Still, strange evidence kept popping up. Two former amateur Italian radio operators, Achille and Giovanni Judica-Cordiglios, claim to have been able to record sounds from an orbiting capsule a few days before Gagarin’s flight. And that’s just one of four important excerpts the couple will release.
The first was made in May 1960, it was a manned spacecraft that went off course. On the second of November of the same year, it was an SOS signal in Morse code from a spacecraft leaving Earth in orbit in trouble. The third passage is the lurid, presumably, roar of a suffocating deadly astronaut from 1961.

If we were to consider these records as indisputable evidence, then we would have to admit that not only was Gagarin not the first man in space, but Ilyushin was not. But since all of the people involved in such searches are no longer alive, it can be very difficult to know the truth.

Who was the first man in space?

Yuri gagarin

Yuri gagarin

What if Mikhail Rudenka, a former Soviet engineer and founder of Experimental Design Office 456, the editorial team of the oldest Soviet newspaper Pravda, declared that the Russians sent astronauts into space in 1957, 1958 and 1959?

“All three pilots died during the flights, their names were never officially announced,” Rudenka said in an article on pravda.ru, published on April 12, 2001, stating that the names of the people in question were Ledovskich, Shaborin and Mitkov. . . They all participated in flights around the Earth.

“The astronauts had to reach the highest point of orbit and return to Earth,” added the author. Since Pravda also had headlines like “Aliens Pushed Americans off the Moon” and “Aliens and Human Skulls Found on Mars,” you wouldn’t want to believe your journalists.

It is even more difficult to say where Ilyushin was in March and April 1961. Unable to answer exactly the question of why he was injured, the Soviets also did not help each other. The accident was an extremely abstract explanation and, furthermore, no one could specify when and where it happened. It also could not explain why the test pilot was in China. He added that he was never an astronaut. There is also no classified information or memoirs to confirm that he was ever in the original astronaut team.

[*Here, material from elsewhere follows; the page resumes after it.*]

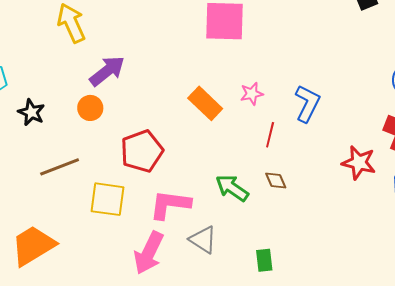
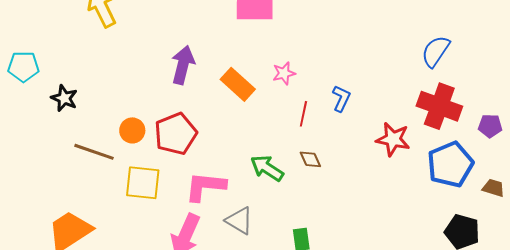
purple arrow: (107, 71) -> (183, 65), moved, turned -36
blue L-shape: (307, 103) -> (341, 99), moved, size x0.7
orange circle: (90, 108) -> (132, 130), moved
brown line: (60, 167) -> (94, 152), turned 42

Furthermore, it is very difficult to compare Italian records with data from any official source.

The intercepting stations did not record anything similar to what the Italians say, and radio astronomer Bernard Lovell, who set up the Jodrell Bank Observatory in Cheshire, England, rejects claims that there were other Russian attempts to fly into space in 1963.

But here too things are not so simple. Mr. Lovell was visiting Russia around this time, rumors were circulating that his brain had been brainwashed as needed. A year after one of those trips, he became seriously ill, the UK Defense Ministry said, which could have happened without trying to erase his memory of a Soviet proposal to build a telescope in the Soviet Union. According to the son, the scientist fell ill with fatigue, according to an article in Physics World magazine. That version sounds pretty convincing.

Furthermore, if Russia had experienced such failed space tests, deaths, and failures, would it have declared Gagarin’s achievement in this way?

According to a 1975 article in Space World magazine, James E. Oberg, the Russian news agency TASS, which was often used for Soviet intelligence purposes, made its first report while Gagarin was still flying. If they had worried about the potentially bad news, would they have waited until the mission was over and Gagarin’s legs hit the ground?

We probably don’t know the answers to these questions. Two men directly involved in the story are no longer alive: Gagarin died on March 27, 1968, when his MiG-15 pilot crashed and he was only 34 years old. Thus, on the basis of the available evidence, it can be said that J. Gagarin was the first man to ascend into space.